HO CHI MINH CITY, Vietnam — The first appearance by a U.S.-based evangelist preaching at a major event since the 1975 Communist victory in Vietnam helped the country’s Protestants to celebrate their centennial in April after government officials gave last-minute approval.
In what seems to have become standard government procedure in Vietnam, permission requested months in advance was granted — at a venue several kilometers from the one organizers sought — just three hours before the first major celebration of the Centennial of Protestantism in Vietnam (1911–2011) at Thanh Long Stadium in Ho Chi Minh City on April 9 was scheduled to begin. Argentine-born Luis Palau delivered the gospel message.

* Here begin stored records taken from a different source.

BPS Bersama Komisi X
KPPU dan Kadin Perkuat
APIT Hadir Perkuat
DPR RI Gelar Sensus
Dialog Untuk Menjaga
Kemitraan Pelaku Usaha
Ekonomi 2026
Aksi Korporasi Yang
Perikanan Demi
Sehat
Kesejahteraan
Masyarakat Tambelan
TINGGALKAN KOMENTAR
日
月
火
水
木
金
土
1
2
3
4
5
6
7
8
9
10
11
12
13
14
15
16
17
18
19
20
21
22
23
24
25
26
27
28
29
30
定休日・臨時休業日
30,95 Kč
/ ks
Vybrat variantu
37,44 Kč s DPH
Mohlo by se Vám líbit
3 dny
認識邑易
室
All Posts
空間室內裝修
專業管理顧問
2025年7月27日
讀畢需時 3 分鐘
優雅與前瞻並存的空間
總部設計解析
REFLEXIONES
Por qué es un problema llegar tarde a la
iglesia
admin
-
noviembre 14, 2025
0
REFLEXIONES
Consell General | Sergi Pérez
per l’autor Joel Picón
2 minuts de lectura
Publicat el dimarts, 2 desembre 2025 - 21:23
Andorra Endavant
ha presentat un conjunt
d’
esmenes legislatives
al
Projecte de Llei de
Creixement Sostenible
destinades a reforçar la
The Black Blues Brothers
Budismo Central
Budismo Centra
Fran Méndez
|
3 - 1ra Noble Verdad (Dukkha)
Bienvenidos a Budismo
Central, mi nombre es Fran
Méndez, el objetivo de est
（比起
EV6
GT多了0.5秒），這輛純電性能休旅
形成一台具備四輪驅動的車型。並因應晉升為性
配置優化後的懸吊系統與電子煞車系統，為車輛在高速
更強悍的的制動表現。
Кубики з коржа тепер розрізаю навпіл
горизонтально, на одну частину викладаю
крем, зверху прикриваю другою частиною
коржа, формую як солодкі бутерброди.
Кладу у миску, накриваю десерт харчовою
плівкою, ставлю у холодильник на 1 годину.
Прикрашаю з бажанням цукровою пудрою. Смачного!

The venue change meant equipment staged in one part of the city had to be moved to the new location before it could be assembled, church leaders said. It also meant notifying many thousands of people invited to one venue about the change to the other, they said. Given the lack of government cooperation, the leader of Vietnam’s Evangelical Fellowship (of house churches) said the fact that the event went ahead at all was “an absolute miracle.”
Nguyen Xuan Duc, president of the Vietnam World Christian Fellowship, said he was encouraged about the future of the church in Vietnam. “These are watershed days for Protestantism in Vietnam,” he said. “There is no fear, but rather wonderful spontaneity and irrepressible joy. Events like this happen in spite of the government and without the blessing of some overly conservative church leaders.”